Wang would also have us believe that he is confident that Beijing’s policy will keep the pandemic at bay, stabilize the economy and provide for safe and secure development.
Because they are obligated to adhere to the “dynamic zero” policy, local officials throughout China are protecting their own jobs, and in the process of implementing the policy, it is almost impossible for them to avoid resorting to extreme measures.
This is especially true when the central government makes minor tweaks to the policy in response to serious dissatisfaction by the public. As it refuses to change course altogether, as time goes on the situation goes from bad to worse.
China has tried to control the pandemic through a “zero COVID” policy of excessive measures for a long time now. While this approach might keep the pandemic under control, Beijing must manipulate figures if it is going to maintain a fiction of economic stability.
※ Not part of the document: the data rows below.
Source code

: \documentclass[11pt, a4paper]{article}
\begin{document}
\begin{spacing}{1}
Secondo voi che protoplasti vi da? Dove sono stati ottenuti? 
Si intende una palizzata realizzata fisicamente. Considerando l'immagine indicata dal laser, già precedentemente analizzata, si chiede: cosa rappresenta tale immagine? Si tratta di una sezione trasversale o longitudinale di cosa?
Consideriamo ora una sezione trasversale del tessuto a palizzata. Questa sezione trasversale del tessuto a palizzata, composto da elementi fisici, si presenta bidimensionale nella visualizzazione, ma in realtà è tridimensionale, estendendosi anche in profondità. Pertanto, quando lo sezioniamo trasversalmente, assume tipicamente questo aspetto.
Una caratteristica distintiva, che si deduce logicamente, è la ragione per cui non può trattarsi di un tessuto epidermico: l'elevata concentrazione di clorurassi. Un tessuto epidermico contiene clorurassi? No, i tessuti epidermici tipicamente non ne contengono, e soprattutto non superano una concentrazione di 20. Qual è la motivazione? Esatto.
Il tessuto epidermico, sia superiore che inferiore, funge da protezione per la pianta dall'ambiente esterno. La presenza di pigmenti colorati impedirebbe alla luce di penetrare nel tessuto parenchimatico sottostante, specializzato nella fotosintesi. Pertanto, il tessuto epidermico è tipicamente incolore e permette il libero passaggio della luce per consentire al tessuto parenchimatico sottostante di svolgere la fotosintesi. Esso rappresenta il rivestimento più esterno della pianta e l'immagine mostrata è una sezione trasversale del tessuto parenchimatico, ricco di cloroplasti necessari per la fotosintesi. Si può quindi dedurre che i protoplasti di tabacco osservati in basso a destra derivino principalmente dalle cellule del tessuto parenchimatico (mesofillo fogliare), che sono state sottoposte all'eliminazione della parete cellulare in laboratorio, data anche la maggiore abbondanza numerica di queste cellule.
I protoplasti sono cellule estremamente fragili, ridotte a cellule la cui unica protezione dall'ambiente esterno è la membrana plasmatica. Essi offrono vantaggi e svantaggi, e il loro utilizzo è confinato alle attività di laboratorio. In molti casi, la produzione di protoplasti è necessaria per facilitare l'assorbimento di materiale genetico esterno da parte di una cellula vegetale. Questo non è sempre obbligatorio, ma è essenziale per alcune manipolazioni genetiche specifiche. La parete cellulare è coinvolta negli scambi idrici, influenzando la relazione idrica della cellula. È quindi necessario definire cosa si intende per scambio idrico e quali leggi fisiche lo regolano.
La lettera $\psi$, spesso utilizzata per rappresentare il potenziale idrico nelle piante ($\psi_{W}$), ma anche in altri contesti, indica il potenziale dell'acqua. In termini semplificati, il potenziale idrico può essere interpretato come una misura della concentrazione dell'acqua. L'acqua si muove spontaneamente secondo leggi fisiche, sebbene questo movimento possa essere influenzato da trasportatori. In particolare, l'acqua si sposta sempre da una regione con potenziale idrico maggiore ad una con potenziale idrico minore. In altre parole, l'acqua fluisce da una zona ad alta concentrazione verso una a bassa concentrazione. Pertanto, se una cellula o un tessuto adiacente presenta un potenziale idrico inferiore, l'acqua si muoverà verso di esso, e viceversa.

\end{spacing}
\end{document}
As far as “safe and secure development” is concerned, we have already come to the point where “development” has had to take second place to “safe and secure,” but here “safe and secure” refers not to the well-being of the people so much as the job security of officials.
Chinese foreign ministry spokespersons play an important role in the “diplomatic war” between the US and China, as well as between Taiwan and China, so it is of paramount importance to call them out when they utter such lies. This should be a major part of the response to China’s “wolf warrior” diplomacy.
Lin Rongjie holds a doctorate in history.